**Records provided:**
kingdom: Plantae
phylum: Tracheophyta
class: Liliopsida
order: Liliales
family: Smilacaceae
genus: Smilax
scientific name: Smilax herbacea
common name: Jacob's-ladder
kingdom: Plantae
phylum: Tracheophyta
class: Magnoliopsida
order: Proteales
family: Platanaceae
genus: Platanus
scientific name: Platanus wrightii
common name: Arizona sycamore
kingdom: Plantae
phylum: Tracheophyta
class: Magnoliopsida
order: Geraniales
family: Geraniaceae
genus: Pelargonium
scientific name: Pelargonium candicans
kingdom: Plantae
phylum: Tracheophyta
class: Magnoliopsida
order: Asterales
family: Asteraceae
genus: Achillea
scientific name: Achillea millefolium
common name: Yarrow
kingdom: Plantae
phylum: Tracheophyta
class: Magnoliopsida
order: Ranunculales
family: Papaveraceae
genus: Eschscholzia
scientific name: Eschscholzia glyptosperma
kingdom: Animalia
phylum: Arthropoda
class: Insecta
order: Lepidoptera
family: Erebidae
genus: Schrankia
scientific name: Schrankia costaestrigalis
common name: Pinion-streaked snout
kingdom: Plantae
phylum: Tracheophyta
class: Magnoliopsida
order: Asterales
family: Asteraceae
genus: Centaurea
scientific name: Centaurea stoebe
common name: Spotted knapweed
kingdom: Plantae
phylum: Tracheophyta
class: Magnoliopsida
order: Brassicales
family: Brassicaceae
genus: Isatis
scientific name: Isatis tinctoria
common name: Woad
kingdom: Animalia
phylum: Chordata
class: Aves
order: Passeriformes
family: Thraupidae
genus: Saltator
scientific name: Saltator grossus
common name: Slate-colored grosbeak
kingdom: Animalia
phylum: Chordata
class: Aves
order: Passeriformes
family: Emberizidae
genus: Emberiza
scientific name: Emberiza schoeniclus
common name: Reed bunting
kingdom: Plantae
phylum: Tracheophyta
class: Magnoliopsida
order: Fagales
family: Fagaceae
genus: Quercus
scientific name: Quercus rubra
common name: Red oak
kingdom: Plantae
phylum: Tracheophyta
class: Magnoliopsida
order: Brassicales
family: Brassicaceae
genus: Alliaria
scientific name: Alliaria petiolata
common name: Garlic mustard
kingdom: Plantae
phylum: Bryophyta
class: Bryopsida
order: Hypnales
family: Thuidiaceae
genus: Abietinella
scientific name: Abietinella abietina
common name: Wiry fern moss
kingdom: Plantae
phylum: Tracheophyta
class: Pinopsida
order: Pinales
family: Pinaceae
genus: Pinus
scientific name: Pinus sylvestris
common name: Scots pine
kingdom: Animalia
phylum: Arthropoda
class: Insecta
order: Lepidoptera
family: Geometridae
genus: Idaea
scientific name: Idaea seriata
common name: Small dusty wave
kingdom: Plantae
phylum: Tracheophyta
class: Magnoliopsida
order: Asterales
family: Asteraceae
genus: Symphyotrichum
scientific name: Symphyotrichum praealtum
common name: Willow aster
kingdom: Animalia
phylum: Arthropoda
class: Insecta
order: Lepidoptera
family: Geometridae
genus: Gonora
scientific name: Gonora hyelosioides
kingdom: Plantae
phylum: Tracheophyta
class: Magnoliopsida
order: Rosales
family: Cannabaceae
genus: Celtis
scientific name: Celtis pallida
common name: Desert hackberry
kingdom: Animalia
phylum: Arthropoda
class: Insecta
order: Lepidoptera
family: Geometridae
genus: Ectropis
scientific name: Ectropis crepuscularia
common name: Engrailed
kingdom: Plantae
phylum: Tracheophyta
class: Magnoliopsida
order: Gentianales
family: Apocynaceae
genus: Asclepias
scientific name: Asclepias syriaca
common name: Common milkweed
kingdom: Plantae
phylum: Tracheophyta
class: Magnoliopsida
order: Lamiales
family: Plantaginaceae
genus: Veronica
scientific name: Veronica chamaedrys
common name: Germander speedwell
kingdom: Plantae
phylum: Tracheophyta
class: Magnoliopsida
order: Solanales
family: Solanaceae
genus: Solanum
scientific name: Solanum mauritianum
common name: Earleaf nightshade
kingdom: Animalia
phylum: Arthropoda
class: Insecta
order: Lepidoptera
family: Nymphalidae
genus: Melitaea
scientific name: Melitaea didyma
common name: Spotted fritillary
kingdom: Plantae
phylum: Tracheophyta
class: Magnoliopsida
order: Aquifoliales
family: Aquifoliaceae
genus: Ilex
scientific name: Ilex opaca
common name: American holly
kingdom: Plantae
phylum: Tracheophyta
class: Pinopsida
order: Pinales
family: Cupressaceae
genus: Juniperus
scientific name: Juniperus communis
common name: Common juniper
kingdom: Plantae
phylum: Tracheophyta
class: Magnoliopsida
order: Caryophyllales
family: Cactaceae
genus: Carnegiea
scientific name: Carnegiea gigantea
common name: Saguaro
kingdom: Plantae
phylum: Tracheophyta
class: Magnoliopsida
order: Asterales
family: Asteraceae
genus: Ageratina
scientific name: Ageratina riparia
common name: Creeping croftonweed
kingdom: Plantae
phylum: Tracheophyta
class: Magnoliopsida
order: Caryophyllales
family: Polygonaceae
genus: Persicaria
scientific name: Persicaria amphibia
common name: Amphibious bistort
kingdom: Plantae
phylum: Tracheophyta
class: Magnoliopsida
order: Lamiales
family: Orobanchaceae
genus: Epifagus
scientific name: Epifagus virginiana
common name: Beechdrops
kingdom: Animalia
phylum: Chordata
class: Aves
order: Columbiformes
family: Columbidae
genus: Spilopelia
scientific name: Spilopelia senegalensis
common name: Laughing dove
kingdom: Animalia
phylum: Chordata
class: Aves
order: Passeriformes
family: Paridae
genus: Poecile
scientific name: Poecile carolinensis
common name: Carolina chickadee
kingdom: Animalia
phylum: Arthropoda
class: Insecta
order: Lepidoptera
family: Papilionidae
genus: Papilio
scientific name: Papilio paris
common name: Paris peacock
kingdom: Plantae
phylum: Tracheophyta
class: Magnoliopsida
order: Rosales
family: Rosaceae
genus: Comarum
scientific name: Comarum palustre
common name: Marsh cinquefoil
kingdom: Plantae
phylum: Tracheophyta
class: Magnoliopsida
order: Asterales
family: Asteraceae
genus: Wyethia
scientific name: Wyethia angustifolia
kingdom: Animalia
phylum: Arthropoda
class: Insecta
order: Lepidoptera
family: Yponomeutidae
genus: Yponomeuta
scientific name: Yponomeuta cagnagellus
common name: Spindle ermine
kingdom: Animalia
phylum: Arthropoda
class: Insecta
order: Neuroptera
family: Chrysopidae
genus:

**Problem to solve:** Rewrite every line of the items above as a Markdown table with two columns, Number and Entry, giving each row its number and leaving out blank lines.

**Final result:**
| Number | Entry |
|---|---|
| 1 | kingdom: Plantae |
| 2 | phylum: Tracheophyta |
| 3 | class: Liliopsida |
| 4 | order: Liliales |
| 5 | family: Smilacaceae |
| 6 | genus: Smilax |
| 7 | scientific name: Smilax herbacea |
| 8 | common name: Jacob's-ladder |
| 9 | kingdom: Plantae |
| 10 | phylum: Tracheophyta |
| 11 | class: Magnoliopsida |
| 12 | order: Proteales |
| 13 | family: Platanaceae |
| 14 | genus: Platanus |
| 15 | scientific name: Platanus wrightii |
| 16 | common name: Arizona sycamore |
| 17 | kingdom: Plantae |
| 18 | phylum: Tracheophyta |
| 19 | class: Magnoliopsida |
| 20 | order: Geraniales |
| 21 | family: Geraniaceae |
| 22 | genus: Pelargonium |
| 23 | scientific name: Pelargonium candicans |
| 24 | kingdom: Plantae |
| 25 | phylum: Tracheophyta |
| 26 | class: Magnoliopsida |
| 27 | order: Asterales |
| 28 | family: Asteraceae |
| 29 | genus: Achillea |
| 30 | scientific name: Achillea millefolium |
| 31 | common name: Yarrow |
| 32 | kingdom: Plantae |
| 33 | phylum: Tracheophyta |
| 34 | class: Magnoliopsida |
| 35 | order: Ranunculales |
| 36 | family: Papaveraceae |
| 37 | genus: Eschscholzia |
| 38 | scientific name: Eschscholzia glyptosperma |
| 39 | kingdom: Animalia |
| 40 | phylum: Arthropoda |
| 41 | class: Insecta |
| 42 | order: Lepidoptera |
| 43 | family: Erebidae |
| 44 | genus: Schrankia |
| 45 | scientific name: Schrankia costaestrigalis |
| 46 | common name: Pinion-streaked snout |
| 47 | kingdom: Plantae |
| 48 | phylum: Tracheophyta |
| 49 | class: Magnoliopsida |
| 50 | order: Asterales |
| 51 | family: Asteraceae |
| 52 | genus: Centaurea |
| 53 | scientific name: Centaurea stoebe |
| 54 | common name: Spotted knapweed |
| 55 | kingdom: Plantae |
| 56 | phylum: Tracheophyta |
| 57 | class: Magnoliopsida |
| 58 | order: Brassicales |
| 59 | family: Brassicaceae |
| 60 | genus: Isatis |
| 61 | scientific name: Isatis tinctoria |
| 62 | common name: Woad |
| 63 | kingdom: Animalia |
| 64 | phylum: Chordata |
| 65 | class: Aves |
| 66 | order: Passeriformes |
| 67 | family: Thraupidae |
| 68 | genus: Saltator |
| 69 | scientific name: Saltator grossus |
| 70 | common name: Slate-colored grosbeak |
| 71 | kingdom: Animalia |
| 72 | phylum: Chordata |
| 73 | class: Aves |
| 74 | order: Passeriformes |
| 75 | family: Emberizidae |
| 76 | genus: Emberiza |
| 77 | scientific name: Emberiza schoeniclus |
| 78 | common name: Reed bunting |
| 79 | kingdom: Plantae |
| 80 | phylum: Tracheophyta |
| 81 | class: Magnoliopsida |
| 82 | order: Fagales |
| 83 | family: Fagaceae |
| 84 | genus: Quercus |
| 85 | scientific name: Quercus rubra |
| 86 | common name: Red oak |
| 87 | kingdom: Plantae |
| 88 | phylum: Tracheophyta |
| 89 | class: Magnoliopsida |
| 90 | order: Brassicales |
| 91 | family: Brassicaceae |
| 92 | genus: Alliaria |
| 93 | scientific name: Alliaria petiolata |
| 94 | common name: Garlic mustard |
| 95 | kingdom: Plantae |
| 96 | phylum: Bryophyta |
| 97 | class: Bryopsida |
| 98 | order: Hypnales |
| 99 | family: Thuidiaceae |
| 100 | genus: Abietinella |
| 101 | scientific name: Abietinella abietina |
| 102 | common name: Wiry fern moss |
| 103 | kingdom: Plantae |
| 104 | phylum: Tracheophyta |
| 105 | class: Pinopsida |
| 106 | order: Pinales |
| 107 | family: Pinaceae |
| 108 | genus: Pinus |
| 109 | scientific name: Pinus sylvestris |
| 110 | common name: Scots pine |
| 111 | kingdom: Animalia |
| 112 | phylum: Arthropoda |
| 113 | class: Insecta |
| 114 | order: Lepidoptera |
| 115 | family: Geometridae |
| 116 | genus: Idaea |
| 117 | scientific name: Idaea seriata |
| 118 | common name: Small dusty wave |
| 119 | kingdom: Plantae |
| 120 | phylum: Tracheophyta |
| 121 | class: Magnoliopsida |
| 122 | order: Asterales |
| 123 | family: Asteraceae |
| 124 | genus: Symphyotrichum |
| 125 | scientific name: Symphyotrichum praealtum |
| 126 | common name: Willow aster |
| 127 | kingdom: Animalia |
| 128 | phylum: Arthropoda |
| 129 | class: Insecta |
| 130 | order: Lepidoptera |
| 131 | family: Geometridae |
| 132 | genus: Gonora |
| 133 | scientific name: Gonora hyelosioides |
| 134 | kingdom: Plantae |
| 135 | phylum: Tracheophyta |
| 136 | class: Magnoliopsida |
| 137 | order: Rosales |
| 138 | family: Cannabaceae |
| 139 | genus: Celtis |
| 140 | scientific name: Celtis pallida |
| 141 | common name: Desert hackberry |
| 142 | kingdom: Animalia |
| 143 | phylum: Arthropoda |
| 144 | class: Insecta |
| 145 | order: Lepidoptera |
| 146 | family: Geometridae |
| 147 | genus: Ectropis |
| 148 | scientific name: Ectropis crepuscularia |
| 149 | common name: Engrailed |
| 150 | kingdom: Plantae |
| 151 | phylum: Tracheophyta |
| 152 | class: Magnoliopsida |
| 153 | order: Gentianales |
| 154 | family: Apocynaceae |
| 155 | genus: Asclepias |
| 156 | scientific name: Asclepias syriaca |
| 157 | common name: Common milkweed |
| 158 | kingdom: Plantae |
| 159 | phylum: Tracheophyta |
| 160 | class: Magnoliopsida |
| 161 | order: Lamiales |
| 162 | family: Plantaginaceae |
| 163 | genus: Veronica |
| 164 | scientific name: Veronica chamaedrys |
| 165 | common name: Germander speedwell |
| 166 | kingdom: Plantae |
| 167 | phylum: Tracheophyta |
| 168 | class: Magnoliopsida |
| 169 | order: Solanales |
| 170 | family: Solanaceae |
| 171 | genus: Solanum |
| 172 | scientific name: Solanum mauritianum |
| 173 | common name: Earleaf nightshade |
| 174 | kingdom: Animalia |
| 175 | phylum: Arthropoda |
| 176 | class: Insecta |
| 177 | order: Lepidoptera |
| 178 | family: Nymphalidae |
| 179 | genus: Melitaea |
| 180 | scientific name: Melitaea didyma |
| 181 | common name: Spotted fritillary |
| 182 | kingdom: Plantae |
| 183 | phylum: Tracheophyta |
| 184 | class: Magnoliopsida |
| 185 | order: Aquifoliales |
| 186 | family: Aquifoliaceae |
| 187 | genus: Ilex |
| 188 | scientific name: Ilex opaca |
| 189 | common name: American holly |
| 190 | kingdom: Plantae |
| 191 | phylum: Tracheophyta |
| 192 | class: Pinopsida |
| 193 | order: Pinales |
| 194 | family: Cupressaceae |
| 195 | genus: Juniperus |
| 196 | scientific name: Juniperus communis |
| 197 | common name: Common juniper |
| 198 | kingdom: Plantae |
| 199 | phylum: Tracheophyta |
| 200 | class: Magnoliopsida |
| 201 | order: Caryophyllales |
| 202 | family: Cactaceae |
| 203 | genus: Carnegiea |
| 204 | scientific name: Carnegiea gigantea |
| 205 | common name: Saguaro |
| 206 | kingdom: Plantae |
| 207 | phylum: Tracheophyta |
| 208 | class: Magnoliopsida |
| 209 | order: Asterales |
| 210 | family: Asteraceae |
| 211 | genus: Ageratina |
| 212 | scientific name: Ageratina riparia |
| 213 | common name: Creeping croftonweed |
| 214 | kingdom: Plantae |
| 215 | phylum: Tracheophyta |
| 216 | class: Magnoliopsida |
| 217 | order: Caryophyllales |
| 218 | family: Polygonaceae |
| 219 | genus: Persicaria |
| 220 | scientific name: Persicaria amphibia |
| 221 | common name: Amphibious bistort |
| 222 | kingdom: Plantae |
| 223 | phylum: Tracheophyta |
| 224 | class: Magnoliopsida |
| 225 | order: Lamiales |
| 226 | family: Orobanchaceae |
| 227 | genus: Epifagus |
| 228 | scientific name: Epifagus virginiana |
| 229 | common name: Beechdrops |
| 230 | kingdom: Animalia |
| 231 | phylum: Chordata |
| 232 | class: Aves |
| 233 | order: Columbiformes |
| 234 | family: Columbidae |
| 235 | genus: Spilopelia |
| 236 | scientific name: Spilopelia senegalensis |
| 237 | common name: Laughing dove |
| 238 | kingdom: Animalia |
| 239 | phylum: Chordata |
| 240 | class: Aves |
| 241 | order: Passeriformes |
| 242 | family: Paridae |
| 243 | genus: Poecile |
| 244 | scientific name: Poecile carolinensis |
| 245 | common name: Carolina chickadee |
| 246 | kingdom: Animalia |
| 247 | phylum: Arthropoda |
| 248 | class: Insecta |
| 249 | order: Lepidoptera |
| 250 | family: Papilionidae |
| 251 | genus: Papilio |
| 252 | scientific name: Papilio paris |
| 253 | common name: Paris peacock |
| 254 | kingdom: Plantae |
| 255 | phylum: Tracheophyta |
| 256 | class: Magnoliopsida |
| 257 | order: Rosales |
| 258 | family: Rosaceae |
| 259 | genus: Comarum |
| 260 | scientific name: Comarum palustre |
| 261 | common name: Marsh cinquefoil |
| 262 | kingdom: Plantae |
| 263 | phylum: Tracheophyta |
| 264 | class: Magnoliopsida |
| 265 | order: Asterales |
| 266 | family: Asteraceae |
| 267 | genus: Wyethia |
| 268 | scientific name: Wyethia angustifolia |
| 269 | kingdom: Animalia |
| 270 | phylum: Arthropoda |
| 271 | class: Insecta |
| 272 | order: Lepidoptera |
| 273 | family: Yponomeutidae |
| 274 | genus: Yponomeuta |
| 275 | scientific name: Yponomeuta cagnagellus |
| 276 | common name: Spindle ermine |
| 277 | kingdom: Animalia |
| 278 | phylum: Arthropoda |
| 279 | class: Insecta |
| 280 | order: Neuroptera |
| 281 | family: Chrysopidae |
| 282 | genus: |